> [Texte fourni]
↓↓↓

FAIT DU JOUR La caserne de gendarmerie de Pont-Saint-Esprit en eaux troubles
La nouvelle caserne de gendarmerie de Pont-Saint-Esprit, inaugurée en avril 2023, serait-elle dangereuse ? Pire, les autorités, État et mairie en tête, étaient-elles au courant du risque ? Enquête.
Tout démarre le 30 octobre dernier, lorsqu’au cours d’une réunion publique, le maire de Pont-Saint-Esprit Valère Segal fait des révélations fracassantes sur la nouvelle caserne de gendarmerie de sa ville, qui serait exposée à un « fort risque de ruissèlement » contre lequel rien n’aurait été fait, ce qui ferait courir un risque aux militaires. « Et les élus le savaient », affirme alors le maire élu en juillet dernier. Et le maire de s’appuyer sur des documents internes pour étayer son propos, avant d’affirmer « saisir la Procureure de la République pour tous les manquements sur ce dossier. »
Pour comprendre ce dossier, il faut revenir une dizaine d’années en arrière, du temps du maire Roger Castillon. La caserne de gendarmerie, située au sud de la ville, a fait son temps, et les militaires en demandent une nouvelle. « Elle était tellement vétuste que des gendarmes étaient logés ailleurs que dans la caserne », glisse un témoin de l’époque, « et ça coûtait une blinde », rajoute un autre. Sur la base des critères des militaires, à savoir un terrain au nord-ouest de la commune, près d’un axe routier, la mairie propose plusieurs terrains potentiels pour un projet de caserne, charge au ministère de l’Intérieur de choisir l’implantation. Le ministère jette son dévolu sur un terrain situé au rond-point de Larignier, qui coche toutes les cases. L’emplacement est réservé en février 2015 dans le Plan local d’urbanisme.
C’est donc ici que sera bâtie la nouvelle gendarmerie, via le montage suivant : la mairie achète le terrain en question et bâtit la gendarmerie, avec la Segard, société d’économie mixte du Conseil départemental, comme assistance à maîtrise d’ouvrage. La mairie investit 6 millions d’euros dans le projet, fléchés sur un budget annexe pour ne pas impacter son budget général et les autres investissements prévus. L’emprunt nécessaire sera remboursé par les loyers versés par le ministère à la mairie. Un premier permis de construire est accordé en juillet 2019 par la Direction départementale des territoires et de la mer (DDTM) pour une caserne de 18 logements, puis un second permis est accordé en septembre 2020, toujours par la DDTM, pour 21 logements, suite à une demande de la gendarmerie.

↑↑↑

> [Votre tâche] Reprenez l'article sur la nouvelle caserne de gendarmerie de Pont-Saint-Esprit juste après sa dernière phrase et rédigez-en la suite.

> [Données sources]
↓↓↓

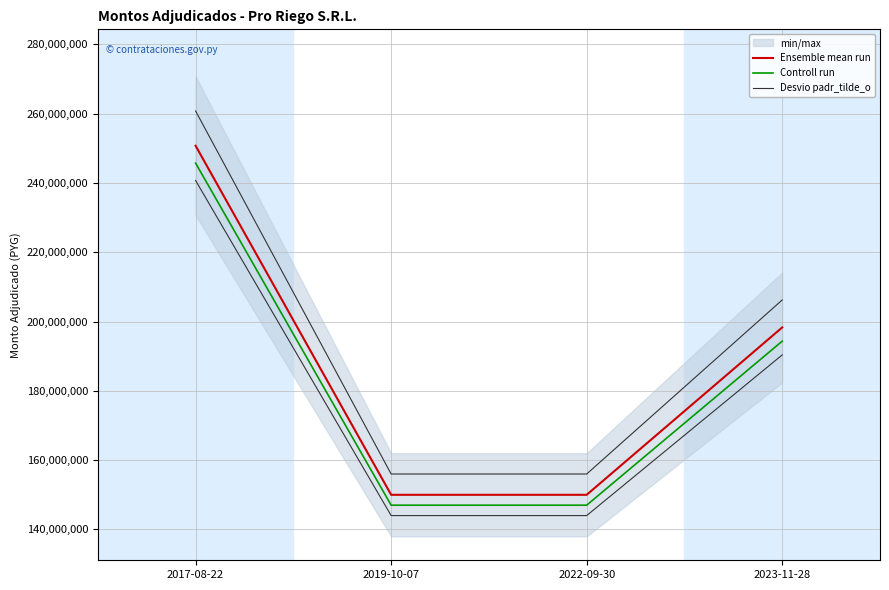

What is the label of the 4th point from the right?

2017-08-22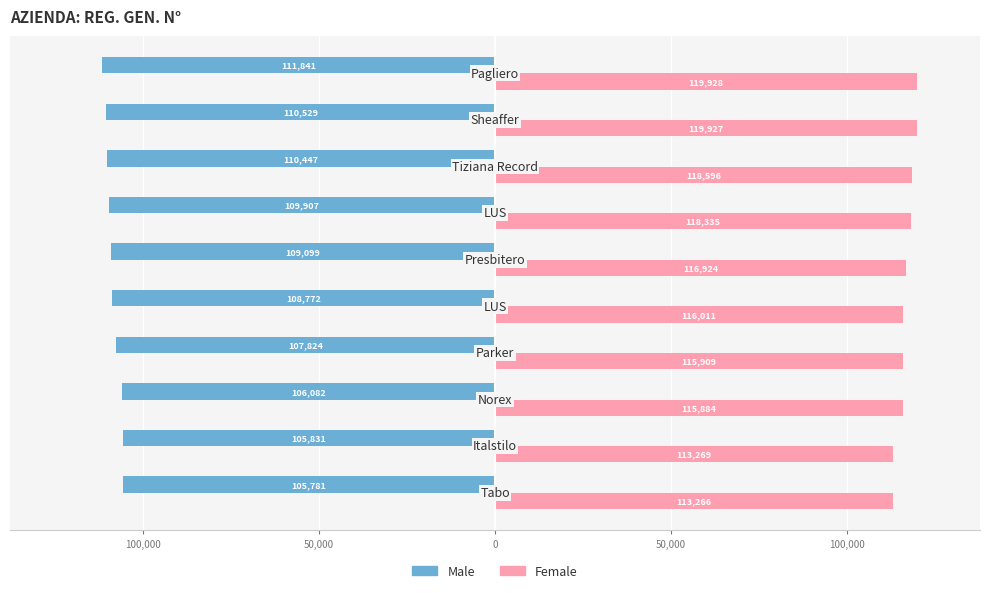

What are all the series names shown in the legend?

Male, Female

↑↑↑

> [Réponse]
Un premier couac fin 2020
Les travaux peuvent alors débuter, avec un premier couac concernant… un bassin de rétention. En octobre 2020, la mairie dépose un projet d’aménagement d’un bassin de rétention en amont de la future gendarmerie, qui sera refusé par la DDTM en décembre 2020. « Nous avions lancé le marché, et la bassin nous a été refusé trois semaines avant le début des travaux », souffle l’adjoint aux Travaux de l’époque, Vincent Rousselot. La DDTM justifie son refus par le fait, entre autres, que « aucun élément technique n’est fourni dans le dossier » et par « les incohérences du dossier, notamment celle qui indique que la parcelle concernée est en dehors de toute zone inondable alors qu’elle reçoit les débordements des deux fossés latéraux pour un début de 3,57 mètres cubes par seconde pour la pluie décennale. » Plus tard, dans une note datée de novembre 2022 que nous nous sommes procurée, le directeur de la DDTM Sébastien Ferra revient sur cet épisode, affirmant que « les hypothèses du bassin versant intercepté étant erronées, cet ouvrage aurait dysfonctionné, risquant de faire peser sur la gendarmerie un risque plus important que s’il n’était pas présent. » Dont acte.
Les travaux se poursuivent malgré tout. « Pour autant, l’AMO (l’assistance à maîtrise d’ouvrage, assurée par la Segard, ndlr) n’a pas interrompu le projet de construction de la gendarmerie, l’AMO n’a pas effectué un dossier de loi sur l’eau (…) et n’a pas abordé le sujet de la gestion des eaux pluviales et de ruissellement dans son projet », poursuit le directeur de la DDTM dans sa note, adressée à la maire de l’époque Claire Lapeyronie et au patron des gendarmes du Gard d’alors, le général Éric Chuberre. La pose de la première pierre approche, la cérémonie est prévue le 18 janvier 2022 en présence de la préfète d’alors, Marie-Françoise Lecaillon.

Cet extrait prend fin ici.